Re: Topology beginer some help with proofs please....

It is not recommended to ask more than two questions in one thread. Otherwise, threads become difficult to navigate. You should create a new thread and copy your attempts there.

Quote:

Originally Posted by

**Bwts** a) Prove for each $\displaystyle \beta \in I$, $\displaystyle A_\beta \subset \bigcup_{\alpha \in I} A_\alpha$

My attempt...

Let $\displaystyle x \in A_\beta$ for any $\displaystyle \beta \in I$

If $\displaystyle x \in \bigcup_{\alpha \in I} A_\alpha$ then for some (at least one) $\displaystyle \alpha \in I$, $\displaystyle x \in A_\alpha$

What you must mean is, "To prove $\displaystyle x \in \bigcup_{\alpha \in I} A_\alpha$ it is sufficient to show that for some (at least one) $\displaystyle \alpha \in I$, $\displaystyle x \in A_\alpha$." So, is it really difficult to show this when you assumed that $\displaystyle x \in A_\beta$ for some $\displaystyle \beta \in I$?

It's useless to say "If $\displaystyle x \in \bigcup_{\alpha \in I} A_\alpha$." Suppose the claim that starts with this "If" is true. How are you going to use it? To use "If A, then B," one needs to provide a proof of A; then he/she will obtain a proof of B. But you can't provide a proof of the premise because the premise in your claim is exactly what needs to be ultimately proven!

This reminds me the following joke. Quote:

As an experiment, an engineer, a physicist and a mathematician are placed in separate rooms and left with a can of food but no can-opener. A day later, the rooms are opened one by one.

In the first room, the engineer is snoring, with a battered, opened and emptied can. When asked, he explains that when he got hungry, he beat the can to its failure point.

In the second room, the physicist is seen mouthing equations, with a can popped open beside him. When asked, he explains that when he got hungry, he examined the stress points of the can, applied pressure, and 'pop'!

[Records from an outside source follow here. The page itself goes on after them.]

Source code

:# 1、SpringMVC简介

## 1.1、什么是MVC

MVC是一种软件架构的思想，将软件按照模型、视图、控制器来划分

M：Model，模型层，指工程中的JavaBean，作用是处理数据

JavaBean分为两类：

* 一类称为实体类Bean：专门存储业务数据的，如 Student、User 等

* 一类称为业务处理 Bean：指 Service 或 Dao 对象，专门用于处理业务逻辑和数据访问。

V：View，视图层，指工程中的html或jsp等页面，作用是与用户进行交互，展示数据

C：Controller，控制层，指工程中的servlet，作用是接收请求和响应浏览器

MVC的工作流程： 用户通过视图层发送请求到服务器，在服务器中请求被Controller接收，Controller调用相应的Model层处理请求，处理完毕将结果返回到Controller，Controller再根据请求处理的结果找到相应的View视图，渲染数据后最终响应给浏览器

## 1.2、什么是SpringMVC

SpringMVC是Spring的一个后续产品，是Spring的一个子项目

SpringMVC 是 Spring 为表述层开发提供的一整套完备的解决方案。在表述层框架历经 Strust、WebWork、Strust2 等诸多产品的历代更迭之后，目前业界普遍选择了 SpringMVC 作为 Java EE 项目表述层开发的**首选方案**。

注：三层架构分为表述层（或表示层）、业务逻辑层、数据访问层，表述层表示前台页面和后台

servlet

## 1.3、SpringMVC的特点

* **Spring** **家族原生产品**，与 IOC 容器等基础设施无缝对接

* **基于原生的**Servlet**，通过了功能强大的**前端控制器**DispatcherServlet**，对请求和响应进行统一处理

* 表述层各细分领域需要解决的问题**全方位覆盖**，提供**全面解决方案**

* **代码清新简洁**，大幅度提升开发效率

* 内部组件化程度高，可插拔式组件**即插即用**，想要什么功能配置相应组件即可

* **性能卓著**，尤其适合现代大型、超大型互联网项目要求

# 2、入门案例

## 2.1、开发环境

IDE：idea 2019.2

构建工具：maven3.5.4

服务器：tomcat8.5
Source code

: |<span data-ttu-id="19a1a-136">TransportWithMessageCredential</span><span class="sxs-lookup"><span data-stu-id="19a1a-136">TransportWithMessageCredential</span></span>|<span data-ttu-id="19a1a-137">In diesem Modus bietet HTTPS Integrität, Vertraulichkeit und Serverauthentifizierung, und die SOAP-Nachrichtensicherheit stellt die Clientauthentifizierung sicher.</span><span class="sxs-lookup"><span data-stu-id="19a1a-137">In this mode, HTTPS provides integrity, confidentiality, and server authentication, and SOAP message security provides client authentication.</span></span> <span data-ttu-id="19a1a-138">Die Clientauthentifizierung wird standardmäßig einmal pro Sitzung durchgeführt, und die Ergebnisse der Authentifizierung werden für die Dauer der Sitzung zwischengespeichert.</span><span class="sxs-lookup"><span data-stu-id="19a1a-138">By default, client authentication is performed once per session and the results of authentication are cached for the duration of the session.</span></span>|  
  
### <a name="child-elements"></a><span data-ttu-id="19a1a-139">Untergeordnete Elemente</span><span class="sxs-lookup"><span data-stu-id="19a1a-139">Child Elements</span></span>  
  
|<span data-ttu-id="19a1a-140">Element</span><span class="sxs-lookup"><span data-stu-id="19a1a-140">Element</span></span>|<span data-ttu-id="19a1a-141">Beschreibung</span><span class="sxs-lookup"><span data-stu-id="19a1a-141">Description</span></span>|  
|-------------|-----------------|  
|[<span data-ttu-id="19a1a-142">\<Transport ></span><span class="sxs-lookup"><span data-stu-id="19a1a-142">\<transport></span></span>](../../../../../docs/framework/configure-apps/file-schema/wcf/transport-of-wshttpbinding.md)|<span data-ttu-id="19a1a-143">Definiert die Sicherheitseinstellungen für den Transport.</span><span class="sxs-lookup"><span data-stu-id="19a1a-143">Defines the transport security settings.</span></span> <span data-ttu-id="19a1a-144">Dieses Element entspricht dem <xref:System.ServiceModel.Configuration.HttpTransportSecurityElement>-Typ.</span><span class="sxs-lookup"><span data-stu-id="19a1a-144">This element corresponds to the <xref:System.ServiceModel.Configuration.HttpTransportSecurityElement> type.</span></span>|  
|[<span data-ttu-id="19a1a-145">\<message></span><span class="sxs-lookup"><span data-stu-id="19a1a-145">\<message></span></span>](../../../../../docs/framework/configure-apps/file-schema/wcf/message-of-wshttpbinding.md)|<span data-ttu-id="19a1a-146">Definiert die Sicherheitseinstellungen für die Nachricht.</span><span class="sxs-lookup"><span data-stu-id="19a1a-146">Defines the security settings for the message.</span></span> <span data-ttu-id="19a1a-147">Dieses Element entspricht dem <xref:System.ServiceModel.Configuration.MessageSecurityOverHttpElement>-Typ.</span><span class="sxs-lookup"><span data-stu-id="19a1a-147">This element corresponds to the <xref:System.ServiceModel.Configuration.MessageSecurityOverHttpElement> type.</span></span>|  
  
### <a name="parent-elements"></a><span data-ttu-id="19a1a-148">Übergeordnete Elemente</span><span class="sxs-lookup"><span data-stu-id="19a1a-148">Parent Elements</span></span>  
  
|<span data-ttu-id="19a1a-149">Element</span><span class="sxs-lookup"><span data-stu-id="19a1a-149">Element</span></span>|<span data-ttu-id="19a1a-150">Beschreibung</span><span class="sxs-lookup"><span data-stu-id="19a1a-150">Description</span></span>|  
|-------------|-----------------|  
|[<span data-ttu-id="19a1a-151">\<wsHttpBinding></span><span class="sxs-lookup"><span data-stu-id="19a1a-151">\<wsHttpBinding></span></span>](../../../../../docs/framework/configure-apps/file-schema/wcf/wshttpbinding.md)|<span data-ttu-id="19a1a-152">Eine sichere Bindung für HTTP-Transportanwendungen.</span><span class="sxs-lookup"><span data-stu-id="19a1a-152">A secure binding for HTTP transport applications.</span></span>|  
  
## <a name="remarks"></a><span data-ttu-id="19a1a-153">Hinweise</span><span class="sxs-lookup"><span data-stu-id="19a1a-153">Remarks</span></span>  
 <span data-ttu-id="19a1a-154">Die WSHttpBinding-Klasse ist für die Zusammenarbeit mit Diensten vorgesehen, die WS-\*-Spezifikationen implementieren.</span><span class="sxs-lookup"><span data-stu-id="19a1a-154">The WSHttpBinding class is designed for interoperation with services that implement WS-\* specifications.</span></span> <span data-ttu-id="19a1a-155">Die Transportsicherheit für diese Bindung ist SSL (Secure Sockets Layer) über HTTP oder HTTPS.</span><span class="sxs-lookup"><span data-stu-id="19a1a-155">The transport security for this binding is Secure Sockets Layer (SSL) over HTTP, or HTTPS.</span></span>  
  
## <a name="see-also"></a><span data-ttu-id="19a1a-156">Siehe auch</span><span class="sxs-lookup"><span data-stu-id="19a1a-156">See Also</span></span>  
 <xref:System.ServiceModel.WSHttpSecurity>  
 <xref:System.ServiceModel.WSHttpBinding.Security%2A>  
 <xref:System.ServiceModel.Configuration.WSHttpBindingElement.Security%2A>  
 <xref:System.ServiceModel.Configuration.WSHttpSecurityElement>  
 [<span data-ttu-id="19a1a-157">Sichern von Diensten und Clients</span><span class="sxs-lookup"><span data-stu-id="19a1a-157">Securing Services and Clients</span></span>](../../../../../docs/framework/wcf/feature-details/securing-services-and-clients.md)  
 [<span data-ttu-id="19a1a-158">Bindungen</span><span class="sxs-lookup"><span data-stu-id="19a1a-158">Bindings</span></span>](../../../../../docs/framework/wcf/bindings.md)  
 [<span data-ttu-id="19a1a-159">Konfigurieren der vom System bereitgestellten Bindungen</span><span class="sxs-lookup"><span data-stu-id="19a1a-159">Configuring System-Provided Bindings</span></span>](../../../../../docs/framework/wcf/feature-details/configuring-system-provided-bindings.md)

In the third room, the mathematician is found sweating, and mumbling to himself, 'Assume the can is open, assume the can is open...'

Here, the goal is to get the can opened. What's the use to assume it? One needs to achieve/produce it!

For another example, a *proven* implication "If A, then B" is similar to a store that sells B's for the price A. If you have an A in your pocket, you can come to the store, pay A and get a B. This is different from the situation where you need to *prove* "If A, then B." This situation is similar to a workshop that produces B's from A's. If somebody gives you an A, you need to know how to manufacture a B from it.

I recommend that you review how to *prove* claims of the form "For all x, P(x)," "There exists an x such that P(x)," "If A, then B," "A and B," "A or B" and "not A." Also review how to *use* such claims when they are already proven.